Plaintiff brought an attachment suit on a note against defendant before a justice on the sixteenth of January, 1899. The ground of attachment was “that de*225fondant had absented himself from his usual place of abodle in this state so the ordinary process of law could not be served upon him.” On the twenty-second of January, 1899, defendant returned from an absence from the state, which begun on the twentieth of December, 1898, and pleaded in abatement to the attachment. After trial in the justice’s court there was an appeal to the circuit court, where plaintiff had judgment on the merits, but was defeated on the attachment, from which he appealed to this court.

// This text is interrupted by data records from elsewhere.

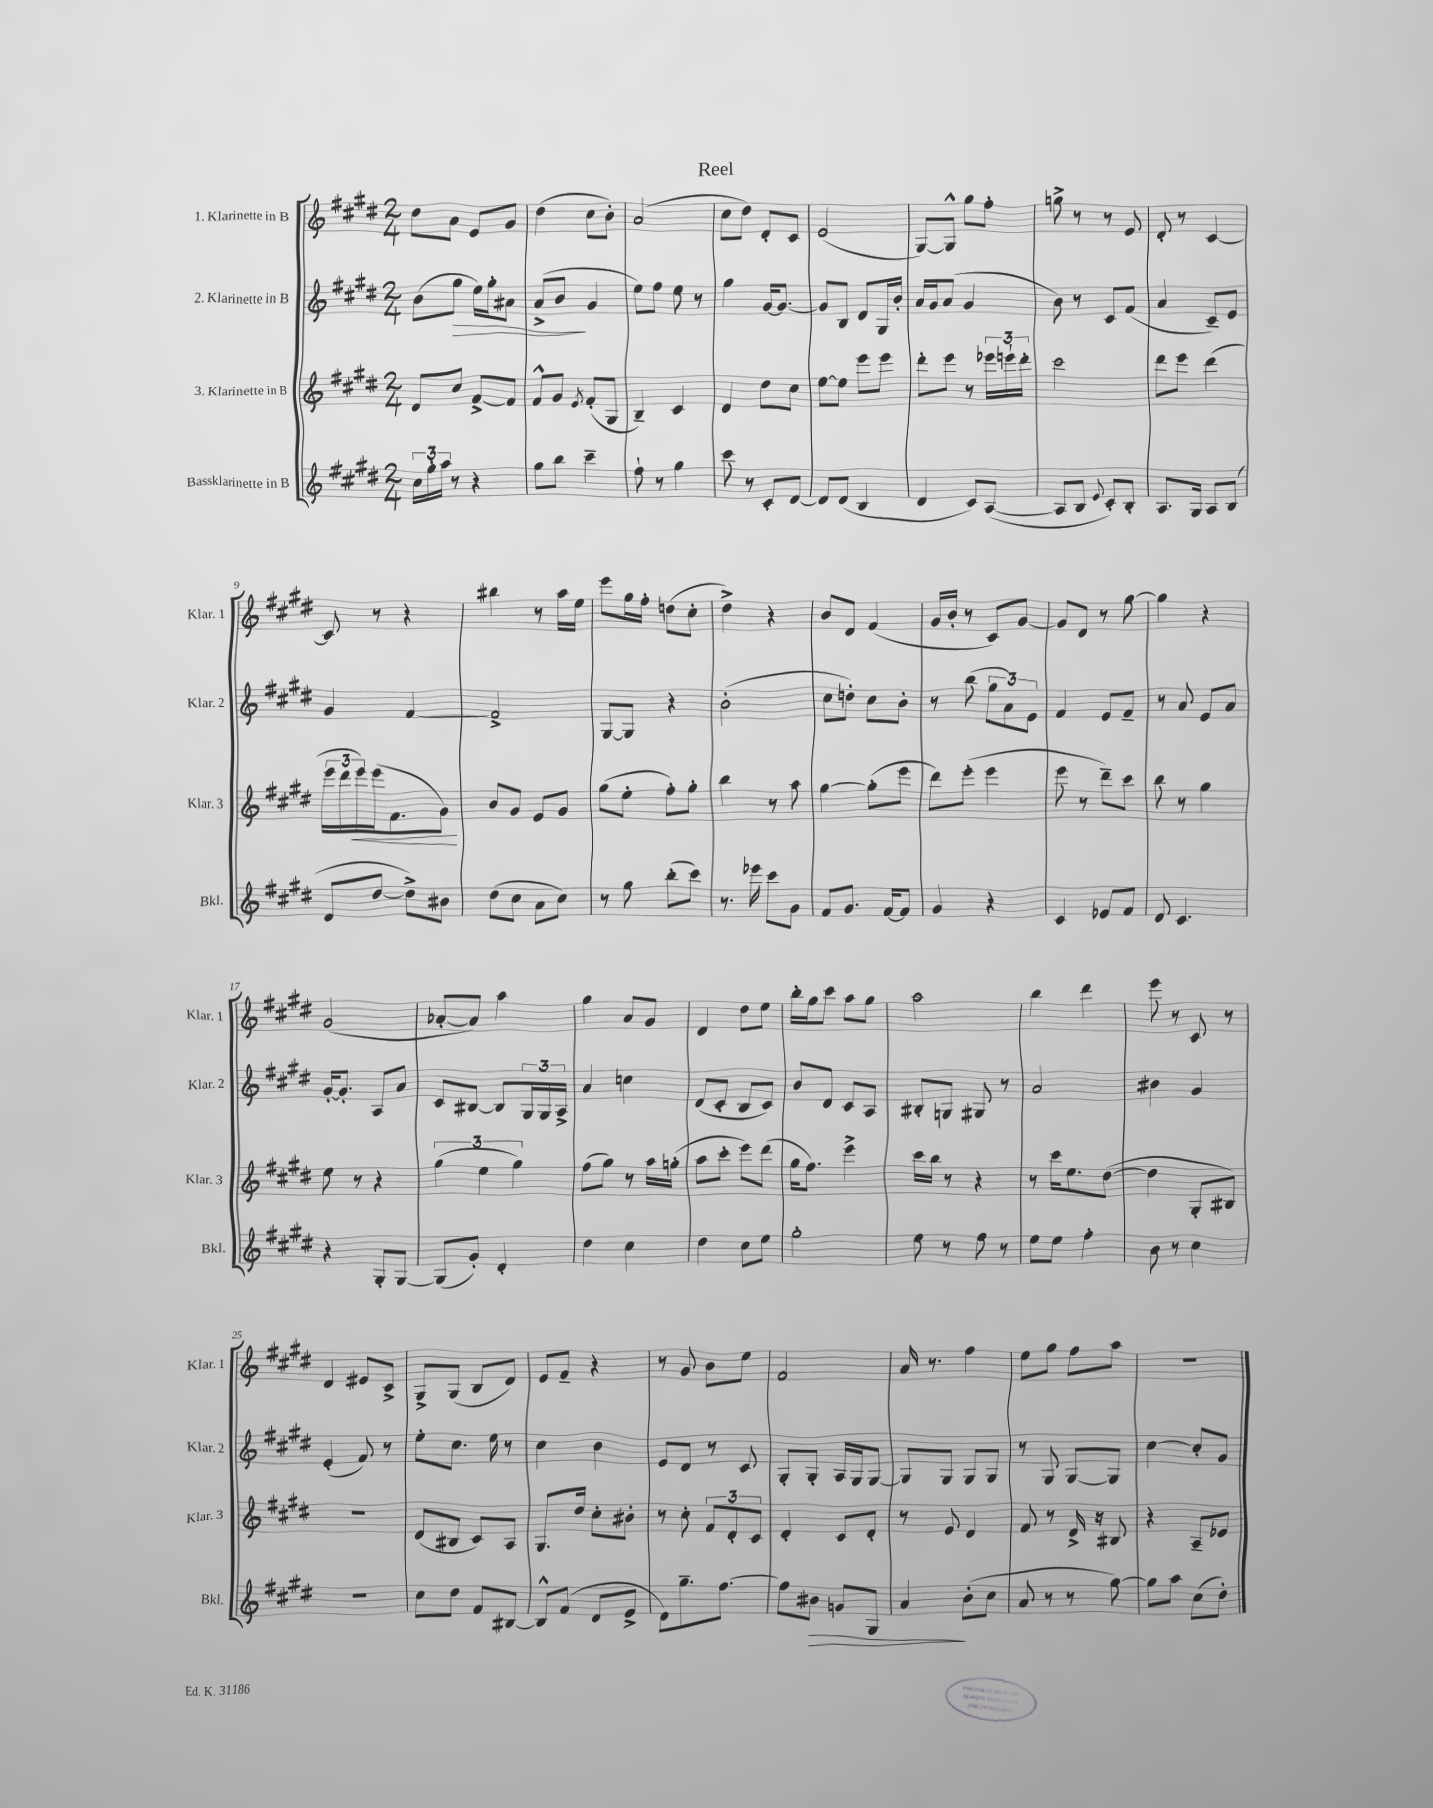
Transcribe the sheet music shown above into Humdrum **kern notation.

**kern	**dynam	**kern	**dynam	**kern	**dynam	**kern
*part4	*part4	*part3	*part3	*part2	*part2	*part1
*staff4	*staff4	*staff3	*staff3	*staff2	*staff2	*staff1
*I"Bassklarinette in B	*	*I"3. Klarinette in B	*	*I"2. Klarinette in B	*	*I"1. Klarinette in B
*I'Bkl.	*	*I'Klar. 3	*	*I'Klar. 2	*	*I'Klar. 1
*clefG2	*	*clefG2	*	*clefG2	*	*clefG2
*k[f#c#g#d#]	*	*k[f#c#g#d#]	*	*k[f#c#g#d#]	*	*k[f#c#g#d#]
*M2/4	*	*M2/4	*	*M2/4	*	*M2/4
=1	=1	=1	=1	=1	=1	=1
24cc#\LL	.	8d#/L	.	(8b\L	.	8dd#\L
24gg#'\	.	.	.	.	.	.
24aa\JJ	.	.	.	.	.	.
!	!	!	!	!	!LO:HP:b	!
8r	.	8cc#/J	.	8gg#\J	>	8a\J
4r	.	[8f#^/L	.	16ee\LL)	.	8e/L
.	.	.	.	16gg#'\J	.	.
.	.	8f#/J]	.	8a#X\J	.	8g#/J
=2	=2	=2	=2	=2	=2	=2
8gg#\L	.	8f#^^/L	.	(8a^/L	.	(4dd#\
8bb\J	.	8g#/J	.	8b/J	.	.
.	.	8qe/	.	.	.	.
4ccc#~\	.	(8f#'/L	.	4g#/	]	8cc#\L
.	.	8G#/J	.	.	.	8b'\J)
=3	=3	=3	=3	=3	=3	=3
8ff#`\	.	4B~/)	.	8ee\L)	.	(2a/
8r	.	.	.	8ff#\J	.	.
4gg#\	.	4c#/	.	8ee\	.	.
.	.	.	.	8r	.	.
=4	=4	=4	=4	=4	=4	=4
8ccc#\	.	4d#/	.	4gg#\	.	8cc#\L
8r	.	.	.	.	.	8dd#\J)
8c#'/L	.	8dd#\L	.	[16g#/KL	.	8d#'/L
.	.	.	.	8.g#/J_	.	.
[8d#/J	.	8cc#\J	.	.	.	8c#/J
=5	=5	=5	=5	=5	=5	=5
8d#/L]	.	[8ee\L	.	8g#/L]	.	(2e/
(8d#/J	.	8ee\J]	.	8B/J	.	.
4B/	.	8eee\L	.	8d#/L	.	.
.	.	8eee\J	.	16G#/L	.	.
.	.	.	.	16b'/JJ	.	.
=6	=6	=6	=6	=6	=6	=6
4d#/	.	8ddd#'\L	.	16a/LL	.	[8G#/L)
.	.	.	.	16g#/J	.	.
.	.	8eee\J	.	(8a/J	.	8G#^^/J]
8c#/L)	.	8r	.	4g#/	.	8gg#\L
([8A/J	.	24eee-X\LL	.	.	.	8ff#'\J
.	.	24eeen`\	.	.	.	.
.	.	24ddd#'\JJ	.	.	.	.
=7	=7	=7	=7	=7	=7	=7
8A/L]	.	2ccc#\	.	8b\)	.	8ggn^\
8B/J	.	.	.	8r	.	8r
8qqe/	.	.	.	.	.	.
8c#'/L)	.	.	.	8c#/L	.	8r
8B'/J	.	.	.	(8f#/J	.	8e/
=8	=8	=8	=8	=8	=8	=8
8.A/L	.	8ddd#\L	.	4a/	.	8d#'/
.	.	8eee\J	.	.	.	8r
16G#/Jk	.	.	.	.	.	.
8A/L	.	(4ddd#\	.	8c#~/L)	.	[4c#/
(8B/J	.	.	.	8e/J	.	.
!!LO:LB:g=z
=9	=9	=9	=9	=9	=9	=9
8d#/L	.	24eee\LL	.	4g#/	.	8c#/]
.	.	24ddd#\	.	.	.	.
!	!	!	!LO:HP:b	!	!	!
.	.	24eee\)	<	.	.	.
[8dd#/J	.	(16eee\J	.	.	.	8r
.	.	8.f#\	.	.	.	.
8dd#^\L])	.	.	.	[4f#/	.	4r
8b#X\J	.	8g#\J)	.	.	.	.
.	.	.	[	.	.	.
=10	=10	=10	=10	=10	=10	=10
(8dd#\L	.	8b/L	.	2f#^/]	.	4bb#X\
8cc#\J	.	8g#/J	.	.	.	.
8a\L	.	8e/L	.	.	.	8r
8cc#\J)	.	8g#/J	.	.	.	16aa\LL
.	.	.	.	.	.	16ee\JJ
=11	=11	=11	=11	=11	=11	=11
8r	.	(8gg#\L	.	[8G#/L	.	8eee\L
8gg#\	.	8ee'\J	.	8G#/J]	.	16gg#\L
.	.	.	.	.	.	16ff#'\JJ
(8bb'\L	.	8ff#'\L)	.	4r	.	(8ddn\L
8ccc#\J)	.	8gg#'\J	.	.	.	8cc#'\J
=12	=12	=12	=12	=12	=12	=12
8.r	.	4bb\	.	(2b'\	.	4dd#^\)
16eee-X\	.	.	.	.	.	.
8ccc#\L	.	8r	.	.	.	4r
8g#\J	.	8aa\	.	.	.	.
=13	=13	=13	=13	=13	=13	=13
8f#/L	.	[4gg#\	.	8cc#\L	.	8b/L
8.g#/J	.	.	.	8ddn'\J)	.	8d#/J
.	.	(8gg#'\L]	.	8cc#\L	.	(4f#/
[16f#/KL	.	.	.	.	.	.
8f#/J]	.	8eee\J	.	8b'\J	.	.
=14	=14	=14	=14	=14	=14	=14
4g#/	.	8ddd#\L)	.	8r	.	16g#/LL
.	.	.	.	.	.	16b'/JJ
.	.	(8eee'\J	.	(8bb\	.	8r
4r	.	4eee\	.	12gg#\L	.	8c#/L)
.	.	.	.	12a\)	.	.
.	.	.	.	.	.	[8g#/J
.	.	.	.	12e\J	.	.
=15	=15	=15	=15	=15	=15	=15
4c#/	.	8eee\	.	4f#/	.	8g#/L]
.	.	8r	.	.	.	8d#/J
8e-X/L	.	8ddd#~\L)	.	8e/L	.	8r
8f#/J	.	8ccc#\J	.	8f#~/J	.	[8gg#\
=16	=16	=16	=16	=16	=16	=16
8d#/	.	8bb\	.	8r	.	4gg#\]
4.c#/	.	8r	.	8a/	.	.
.	.	4gg#\	.	8e/L	.	4r
.	.	.	.	8a/J	.	.
!!LO:LB:g=z
=17	=17	=17	=17	=17	=17	=17
4r	.	8ee\	.	[16g#'/KL	.	(2g#/
.	.	.	.	8.g#'/J]	.	.
.	.	8r	.	.	.	.
8G#'/L	.	4r	.	8A/L	.	.
[8G#/J	.	.	.	8a/J	.	.
=18	=18	=18	=18	=18	=18	=18
(8G#/L]	.	(6gg#\	.	8c#/L	.	[8a-X'/L
8g#'/J)	.	.	.	[8B#X/J	.	8a-/J])
.	.	6ee\	.	.	.	.
4d#'/	.	.	.	8B#/L]	.	4aa\
.	.	6gg#\)	.	.	.	.
.	.	.	.	24G#/L	.	.
.	.	.	.	24G#/	.	.
.	.	.	.	24A^/JJ	.	.
=19	=19	=19	=19	=19	=19	=19
4dd#\	.	(8ff#\L	.	4a/	.	4gg#\
.	.	8gg#\J)	.	.	.	.
4cc#\	.	8r	.	4ccn\	.	8a/L
.	.	16aa\LL	.	.	.	8g#/J
.	.	(16ggn'\JJ	.	.	.	.
=20	=20	=20	=20	=20	=20	=20
4dd#\	.	8aa\L	.	(8d#/L	.	4d#/
.	.	8ccc#'\J	.	8c#'/J	.	.
8cc#\L	.	8eee\L)	.	8B/L	.	8dd#\L
8ee\J	.	(8ddd#\J	.	8c#/J)	.	8ee\J
=21	=21	=21	=21	=21	=21	=21
2gg#'\	.	16gg#\KL	.	8b/L	.	16bb'\LL
.	.	8.ff#\J)	.	.	.	16gg#\J
.	.	.	.	8d#/J	.	8ccc#\J
.	.	4eee^\	.	8c#/L	.	8aa\L
.	.	.	.	8A/J	.	8gg#\J
=22	=22	=22	=22	=22	=22	=22
8ee\	.	16ccc#\LL	.	8B#X'/L	.	2aa\
.	.	16bb\JJ	.	.	.	.
8r	.	8r	.	8Gn/J	.	.
8ff#\	.	4r	.	8G#X/	.	.
8r	.	.	.	8r	.	.
=23	=23	=23	=23	=23	=23	=23
8ee\L	.	8r	.	2a/	.	4bb\
8ee\J	.	16ccc#\KL	.	.	.	.
.	.	8.ee\	.	.	.	.
4ff#'\	.	.	.	.	.	4ddd#\
.	.	([8dd#\J	.	.	.	.
=24	=24	=24	=24	=24	=24	=24
8b\	.	4dd#\]	.	4b#X\	.	8eee\
8r	.	.	.	.	.	8r
4cc#\	.	8G#'/L	.	4g#/	.	8c#/
.	.	8B#X/J)	.	.	.	8r
!!LO:LB:g=z
=25	=25	=25	=25	=25	=25	=25
2r	.	2r	.	(4e'/	.	4d#/
.	.	.	.	8f#/)	.	8e#X/L
.	.	.	.	8r	.	8c#^/J
=26	=26	=26	=26	=26	=26	=26
8cc#\L	.	(8d#/L	.	8ee'\L	.	8G#^/L
8dd#\J	.	8B#X/J	.	8.cc#\J	.	(8G#/J
8f#/L	.	8c#/L)	.	.	.	8B/L
.	.	.	.	16ee\	.	.
[8B#X/J	.	8A/J	.	8r	.	8d#/J)
=27	=27	=27	=27	=27	=27	=27
8B#^^/L]	.	8.G#/L	.	4cc#\	.	8e/L
(8f#/J	.	.	.	.	.	8f#~/J
.	.	16dd#/Jk	.	.	.	.
8d#/L	.	8cc#'\L	.	4b\	.	4r
8e^/J	.	8b#X'\J	.	.	.	.
=28	=28	=28	=28	=28	=28	=28
8d#\L)	.	8r	.	8e/L	.	8r
8.gg#~\	.	8cc#'\	.	8d#/J	.	8g#/
.	.	12f#/L	.	8r	.	8b\L
[8.ff#\J	.	.	.	.	.	.
.	.	12d#'/	.	.	.	.
.	.	.	.	8c#/	.	8ee\J
.	.	12c#/J	.	.	.	.
=29	=29	=29	=29	=29	=29	=29
8ff#\L]	.	4d#'/	.	8G#'/L	.	2f#/
!	!LO:HP:b	!	!	!	!	!
8b#X\J	>	.	.	8G#'/J	.	.
8gn/L	.	8c#/L	.	16A/LL	.	.
.	.	.	.	16G#/J	.	.
8G#/J	.	8d#'/J	.	[8G#/J	.	.
=30	=30	=30	=30	=30	=30	=30
4a/	.	8r	.	8G#/L]	.	16a/
.	.	.	.	.	.	8.r
.	.	8e/	.	8G#/J	.	.
(8b'\L	]	4d#/	.	8G#/L	.	4ff#\
8cc#\J	.	.	.	8G#/J	.	.
=31	=31	=31	=31	=31	=31	=31
8a/	.	8f#/	.	8r	.	8ee\L
8r	.	8r	.	8G#/	.	8gg#\J
8r	.	16d#^/	.	[8G#/L	.	8ff#\L
.	.	16r	.	.	.	.
[8gg#\)	.	8B#X/	.	8G#/J]	.	8aa\J
=32	=32	=32	=32	=32	=32	=32
8gg#\L]	.	4r	.	[4cc#\	.	2r
8aa\J	.	.	.	.	.	.
(8cc#\L	.	8A~/L	.	8cc#'/L]	.	.
8dd#'\J)	.	8e-X/J	.	8g#/J	.	.
==	==	==	==	==	==	==
*-	*-	*-	*-	*-	*-	*-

The only error alleged grows out of an instruction given by the court, in which the jury were told that when the suit was begun the justice before whom it was instituted had the power to fix the return day of an ordinary summons (had one been issued in the action), from ten to seventy-four days after the issuing of such process, which would then have to be served ten days before the particular return day fixed by the justice. The instruction then submitted to the jury the issue under the evidence whether a suit begun by an ordinary summons on the day of the attachment and made returnable in a reasonable time thereafter (within the limit allowed to set such returns) could have been personally served upon defendant ten days before the time it was made returnable. There was no error in this direction under the statute then applicable. R. S. 1889, sec. 6145; Temple v. Cochran, 13 Mo. 119; Kingsland v. Robinson, 15 Mo. 657; Ellington v. Moore, 17 Mo. 424; Chariton Co. v. Moberly, 59 Mo. 238. It is conceded by appellant that defendant returned from an absence on a trip to his usual place of abode on January 22, 1899, or within six days after suit was brought. Now, if an ordinary action of debt had been brought against him on the sixteenth of January ánd made returnable (as the justice would have had full power to do) seventeen days thereafter, defendant might have been personally served by *226ordinary process to answer such action. Hence it is clear there was ample evidence to warrant the finding of the jury for defendant under an instruction which did not incorrectly state the law applicable to the issues. The judgment is therefore affirmed.
Judge Bland concurs, Judge Biggs absent.